42 冊を全部読む必要はない: 選び方の軸
ノートブックが 42 冊以上あるという事実は、そのまま学習コストの見積もりになる。全部を順に実行するのは現実的でない。選ぶ軸は自分の失敗がどこで起きているかで決まる。検索結果に無関係な文書が混ざるなら、分割と埋め込みの前処理を扱うノートブック。取得はできているが回答が浅いなら、並べ替えや文脈圧縮の手法。単発の質問ではなく複数手順を要する問いなら、agentic-rag のタグが付いたもの。逆に、すでに検索品質が要件を満たしているなら、このリポジトリを読む理由は薄い。手法のカタログは、欠けている部品を特定できている人に最も効く。タグと目次を先に眺め、自分のパイプラインのどの段階に対応するかを決めてから開くほうが速い。
このリポジトリが向かない場面
第一に、本番システムの依存として組み込む用途には向かない。Notebook は実行順序と状態に依存し、関数やクラスとして切り出されていないことが多い。テストも CI も README からは確認できない。第二に、バージョンを固定したいチームには向かない。LangChain と LlamaIndex の両方を扱う構成では、それぞれの破壊的変更がノートブックの実行可否に直結する。第三に、網羅性を期待する用途にも向かない。README は手法の一覧を「foundational to cutting-edge」と表現するが、どの手法がどのノートブックに対応するかの索引は提示された範囲では確認できない。第四に、サポートを前提とする場合。コミュニティは Discord と Reddit として案内されているが、これは商用サポートではない。動かないノートブックを修正する責任は読み手側にある。
代替となる選択肢と、アプローチの違い
同じ RAG の知見を得る経路として、LangChain や LlamaIndex が公式に公開しているドキュメントとサンプルがある。違いは粒度と目的だ。公式ドキュメントは特定ライブラリの API と推奨パターンを示す。バージョンとの対応が明確で、そのライブラリを使う限りにおいて最も正確な情報源になる。一方 RAG_Techniques は、ライブラリをまたいで手法そのものを並べる。同じ問題に対する複数の実装を比較できる代わりに、API の正確さや最新版への追随は公式に劣る。もう一つの経路は、自分のデータで最小の RAG を一度書き切ることである。この場合、得られる知見は狭いが、どこで何が起きるかを体で把握できる。RAG_Techniques は、その最初の一周を終えた後に読むほうが、各ノートブックの意図が読み取りやすい。
維持コストと、読み手が引き受けるもの
リポジトリは archived ではなく、最終 push は 2026-09-04。
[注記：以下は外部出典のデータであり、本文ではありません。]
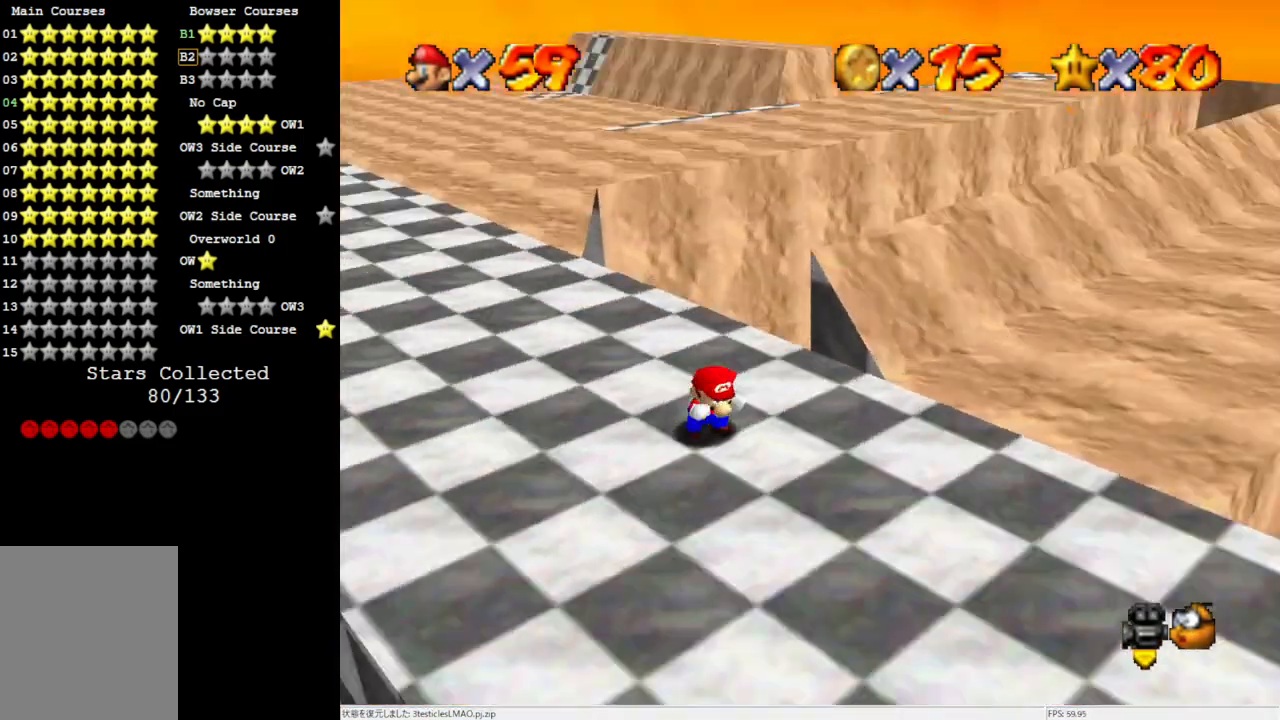
{"buttons": [], "left_stick": "up-left", "events": [[67, "C_RIGHT", "up"], [133, "left_stick", "left"], [267, "left_stick", "up-left"]]}
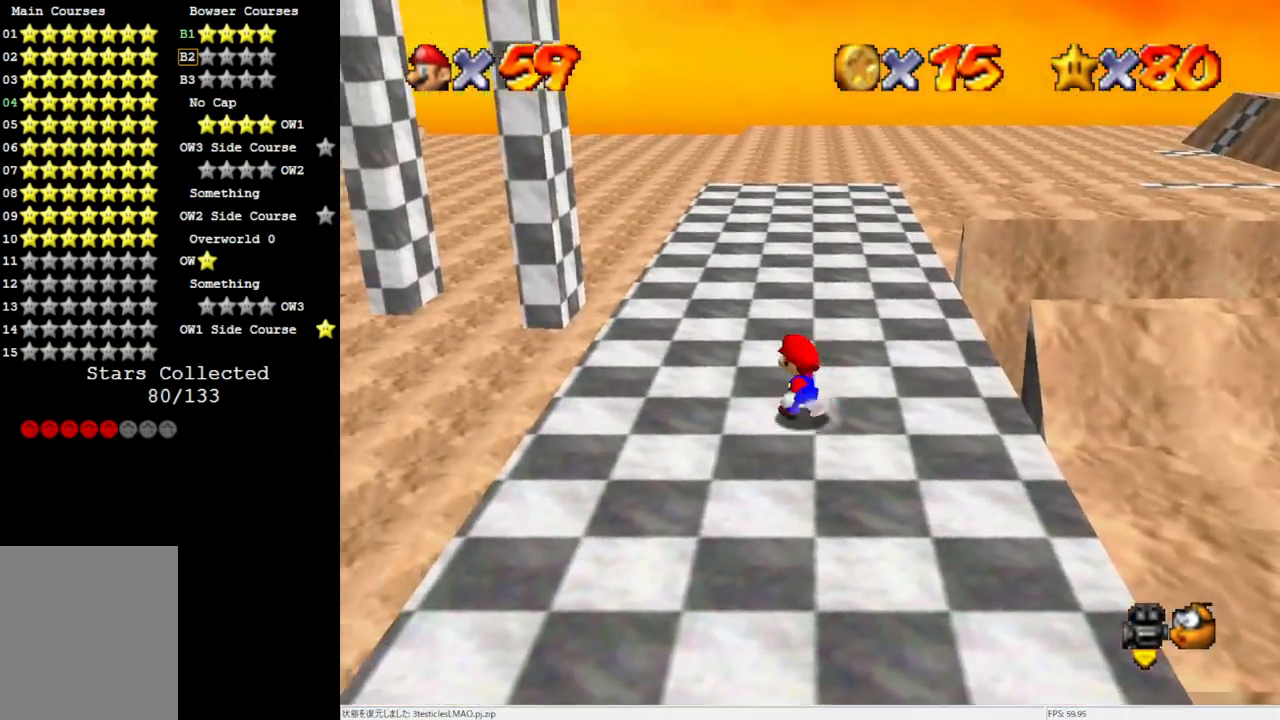
{"buttons": ["A", "Z"], "left_stick": "up", "events": [[133, "left_stick", "up"], [333, "Z", "down"], [400, "A", "down"]]}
更新は続いている。ただし更新の中心がノートブック本体なのか、コースや書籍への導線なのかは、提示された README からは判別できない。README の構成を見る限り、スポンサー、ニュースレター、無料モジュール、コース販売といった要素が上位に置かれている。学習コンテンツとして維持される限り、古いノートブックが残り続ける可能性はある。読み手が引き受けるコストは、依存の解決と、動作しなくなったコードの修正である。ライセンスについては前述のとおり NOASSERTION であり、転用前に条件を確定させる必要がある。書籍 RAG Made Simple はリポジトリとは別の成果物として扱うべきで、リポジトリのライセンスがそのまま適用されるとは限らない。
編集部の結論
RAG の検索段階や生成段階の設計選択肢を、動くコードとして一通り眺めたい個人や小規模チームには向いている。逆に、バージョン固定された依存関係、CI、テスト、サポート窓口を前提に本番パイプラインへ組み込みたいチームには向かない。最初に確認すべきは、README に NOASSERTION と表示されるライセンスの実際の条件と、各ノートブックが前提とする LangChain や LlamaIndex のバージョンである。採用判断は、自分のデータで 1 冊のノートブックを最後まで実行し、その出力が自分の検索対象でも再現するかを見た後でよい。